6. Inmunotinción de pS6

  1. Pipetear 500 μL de solución de paraformaldehído/1× PBS al 4% en cada portaobjetos e incubar a 23-26 °C durante 15 min para fijar las secciones.
  2. Pipetear 500 μL de Triton X-100 al 1×/0,1% en cada portaobjetos e incubar durante 5 min para permeabilizar las secciones.
  3. Lave dos veces con 1× PBS en un frasco deslizante.
  4. Pipetear 2-3 gotas por sección de la solución de bloqueo de amplificación de señal de tiramida disponible en el mercado B (Tabla de Materiales) e incubar a 23-26 °C durante 1 h.
  5. Pipetear 400 μL de solución de bloqueo inmunohistoquímico en cada portaobjetos e incubar a 23-26 °C durante 30 min para bloquear secciones.
  6. Pipetear 200 μL de solución de anticuerpo primario anti-pS6 de conejo (diluida 1:200 en solución de bloqueo inmunohistoquímico; concentración final: 1 μg/mL) en cada portaobjetos, cubrir con cubreobjetos de película termoplástica de laboratorio e incubar a 4 °C durante 12-16 h.
  7. Lave 3 veces con 1× PBS/0.1% Triton X-100, durante 5 minutos cada una en un frasco deslizante.
  8. Pipetear 2-3 gotas por portaobjetos de solución de anticuerpos secundarios anti-conejo conjugados con peroxidasa disponibles en el mercado (Tabla de Materiales) e incubar a 23-26 °C durante 1,5 h.
  9. Lave 3 veces con 1× PBS/0.1% Triton X-100, durante 5 minutos cada una en un frasco deslizante.

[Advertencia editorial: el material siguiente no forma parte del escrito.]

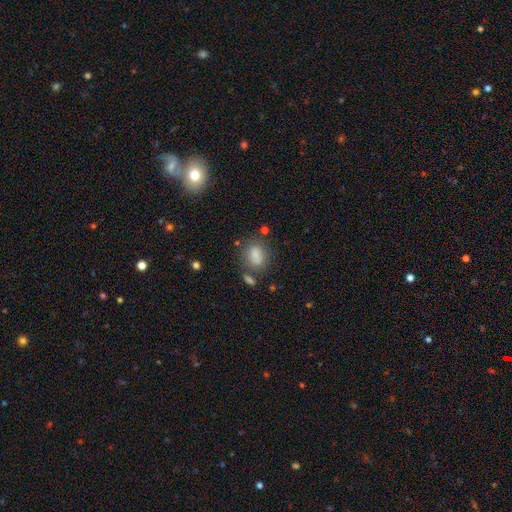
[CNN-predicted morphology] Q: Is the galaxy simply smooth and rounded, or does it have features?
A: smooth — 83%.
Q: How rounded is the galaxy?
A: in between — 74%.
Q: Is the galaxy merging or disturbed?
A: none — 64%.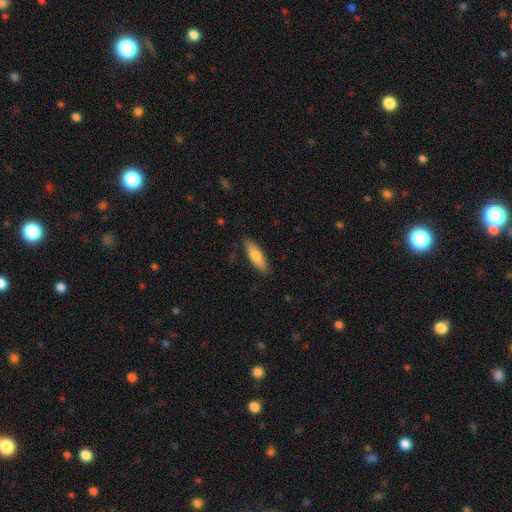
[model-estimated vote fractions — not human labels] Q: Smooth or featured?
A: smooth (72%); runner-up: featured or disk (23%)
Q: How rounded?
A: in between (51%); runner-up: cigar-shaped (47%)
Q: Merging?
A: none (87%); runner-up: minor disturbance (10%)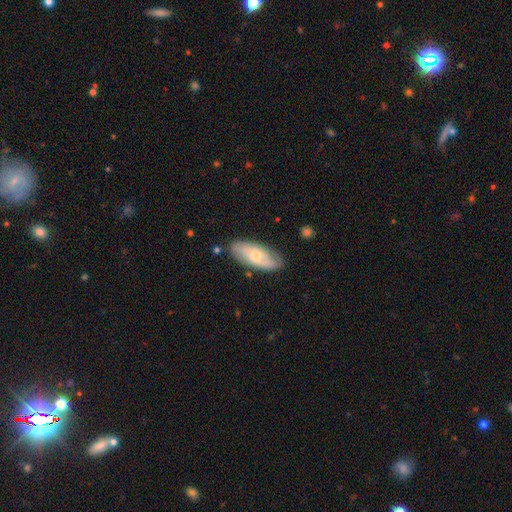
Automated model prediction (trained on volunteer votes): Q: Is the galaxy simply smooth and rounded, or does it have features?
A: smooth — 50%.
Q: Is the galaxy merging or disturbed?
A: none — 76%.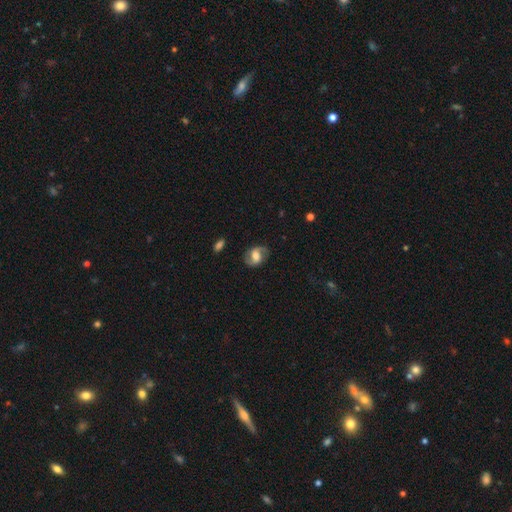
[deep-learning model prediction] The model was most divided on "spiral winding": medium: 44%, loose: 40%, tight: 16%. Remaining: edge-on disk — no (96%); spiral arm count — 2 (91%); spiral arms — yes (90%); merging — none (81%); smooth or featured — featured or disk (71%); bulge size — moderate (56%); bar — weak (46%).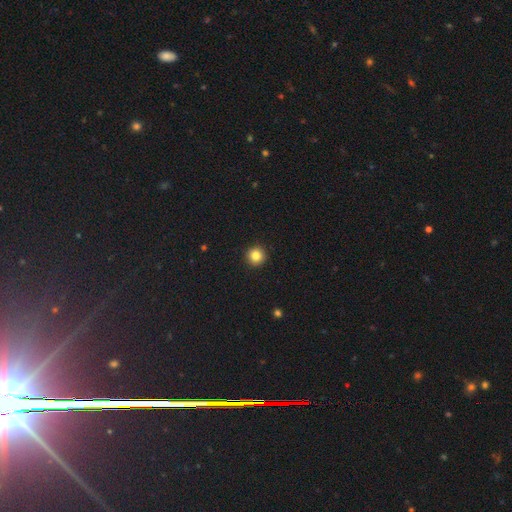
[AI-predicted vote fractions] smooth_or_featured: smooth (p=0.84) [alt: star or artifact p=0.11]
how_rounded: round (p=0.96) [alt: in between p=0.03]
merging: none (p=0.93) [alt: minor disturbance p=0.04]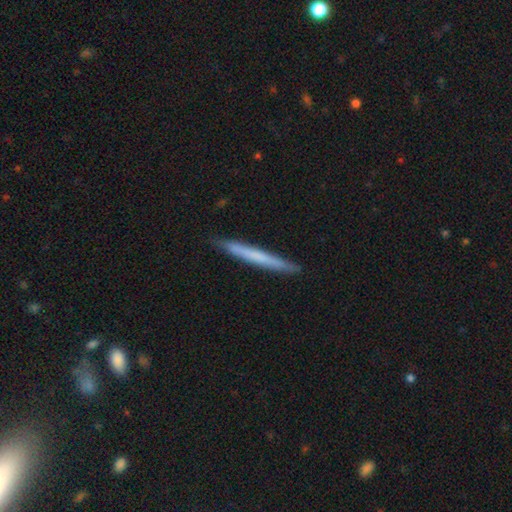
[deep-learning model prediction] A smooth galaxy with no disk features (57%) that is cigar-shaped (97%). Merging: none (90%).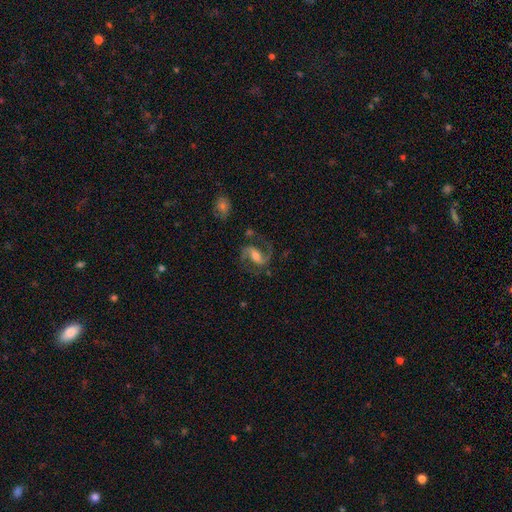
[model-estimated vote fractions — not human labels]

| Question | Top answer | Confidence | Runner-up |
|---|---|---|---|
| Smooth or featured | featured or disk | 90% | star or artifact (5%) |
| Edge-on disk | no | 98% | yes (2%) |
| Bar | weak | 41% | strong (35%) |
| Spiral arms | yes | 98% | no (2%) |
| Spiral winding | medium | 56% | loose (33%) |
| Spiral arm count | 2 | 93% | 1 (2%) |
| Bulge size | moderate | 58% | small (33%) |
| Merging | none | 76% | minor disturbance (13%) |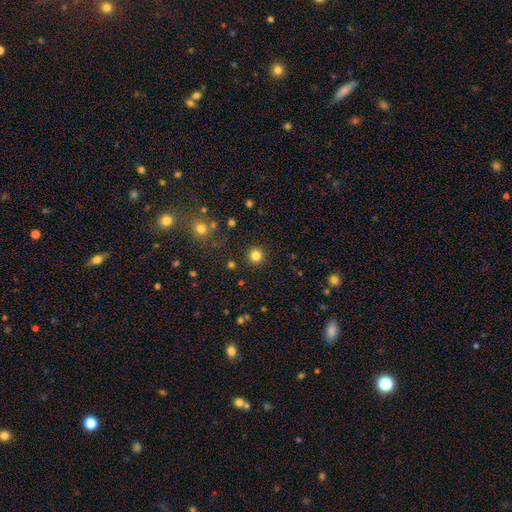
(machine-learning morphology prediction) Q: Smooth or featured?
A: smooth (82%); runner-up: star or artifact (14%)
Q: How rounded?
A: round (95%); runner-up: in between (4%)
Q: Merging?
A: none (90%); runner-up: minor disturbance (6%)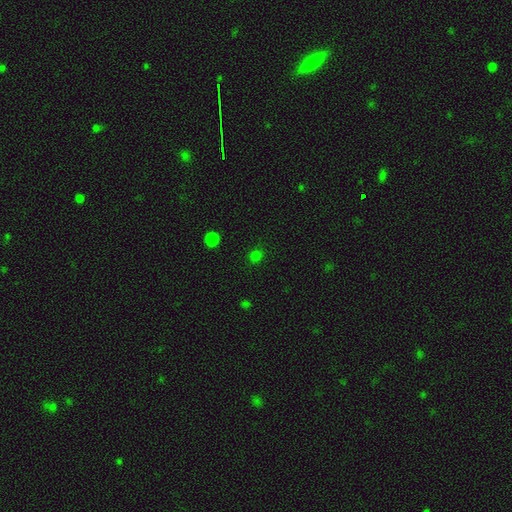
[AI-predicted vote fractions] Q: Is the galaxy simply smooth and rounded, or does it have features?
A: smooth — 71%.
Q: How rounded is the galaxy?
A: round — 83%.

  10. Seque los portaobjetos y pipetee de 100 a 200 μL de solución de trabajo de tiramida-Alexa 555 en cada portaobjetos, cúbralos con un trozo de cubreobjetos de película de laboratorio termoplástica e incube durante 7 minutos en la oscuridad.
  11. Lave dos veces con 1× PBS durante 5 minutos cada una en un frasco deslizante.

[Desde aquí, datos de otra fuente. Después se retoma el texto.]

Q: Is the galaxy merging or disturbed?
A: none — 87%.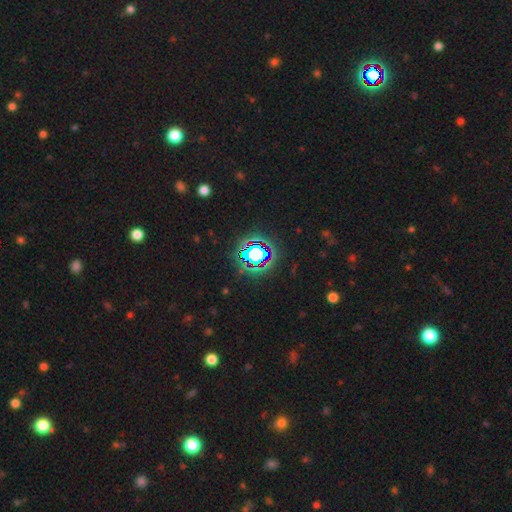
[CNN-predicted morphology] Smooth or featured? Predicted: star or artifact (p=0.75).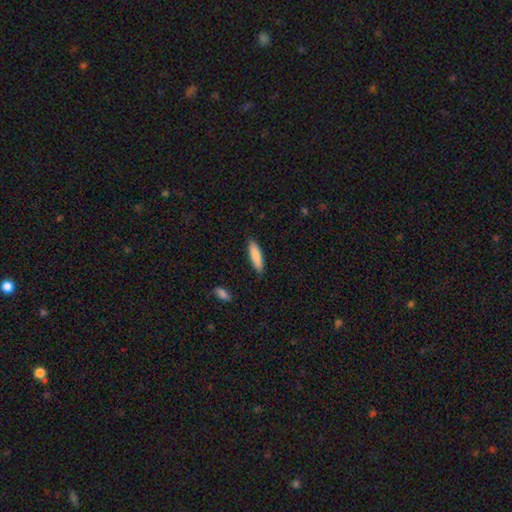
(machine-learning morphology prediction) smooth_or_featured: smooth (p=0.85) [alt: featured or disk p=0.09]
how_rounded: cigar-shaped (p=0.70) [alt: in between p=0.29]
merging: none (p=0.88) [alt: minor disturbance p=0.09]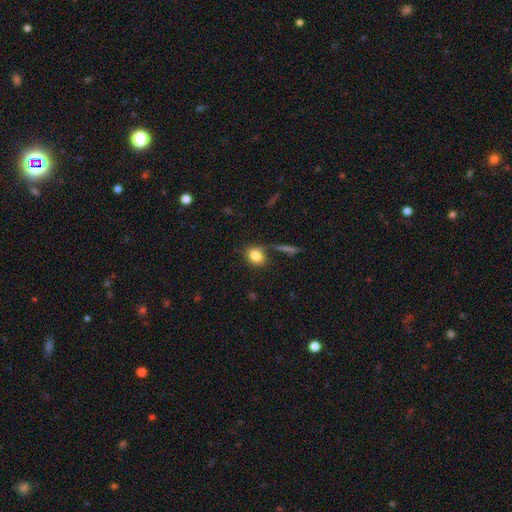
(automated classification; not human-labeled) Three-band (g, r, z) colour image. It shows a smooth galaxy with no disk features (82%) that is round (53%). Merging: none (69%).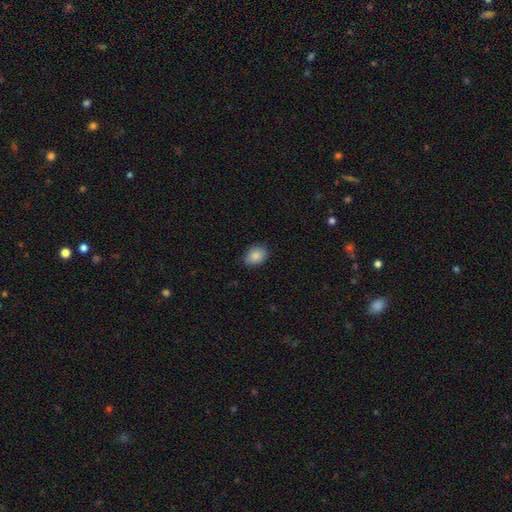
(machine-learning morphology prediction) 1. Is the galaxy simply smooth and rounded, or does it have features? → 87% smooth, 8% star or artifact, 5% featured or disk.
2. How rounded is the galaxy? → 60% in between, 39% round, 1% cigar-shaped.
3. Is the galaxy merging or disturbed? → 83% none, 13% minor disturbance, 2% major disturbance, 1% merger.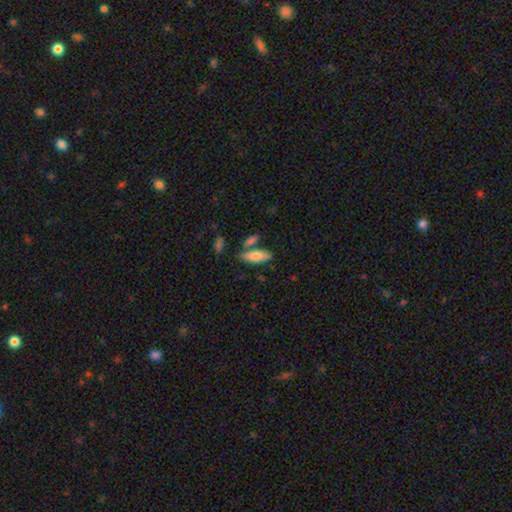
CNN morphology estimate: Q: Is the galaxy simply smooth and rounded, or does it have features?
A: smooth — 77%.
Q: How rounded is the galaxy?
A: in between — 67%.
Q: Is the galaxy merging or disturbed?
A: none — 65%.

  12. Pipetear 500 μL de tinción nuclear diluida (en 1× PBS) en cada portaobjetos e incubar a 23-26 °C durante 30 min.
  13. Lavar dos veces con 1× PBS a 23-26 °C durante 5 min cada una en un frasco deslizante.
  14. Monte las guías con un medio de montaje antidecoloración y deje que el medio de montaje se cure durante 24 horas en la oscuridad.
  15. Guarde los portaobjetos a la temperatura adecuada hasta la obtención de imágenes, para evitar el desvanecimiento de la fluorescencia.

7. Imágenes de microscopía

  1. Portaobjetos de imágenes utilizando un microscopio de epifluorescencia o confocal equipado con filtros adecuados para los fluoróforos utilizados.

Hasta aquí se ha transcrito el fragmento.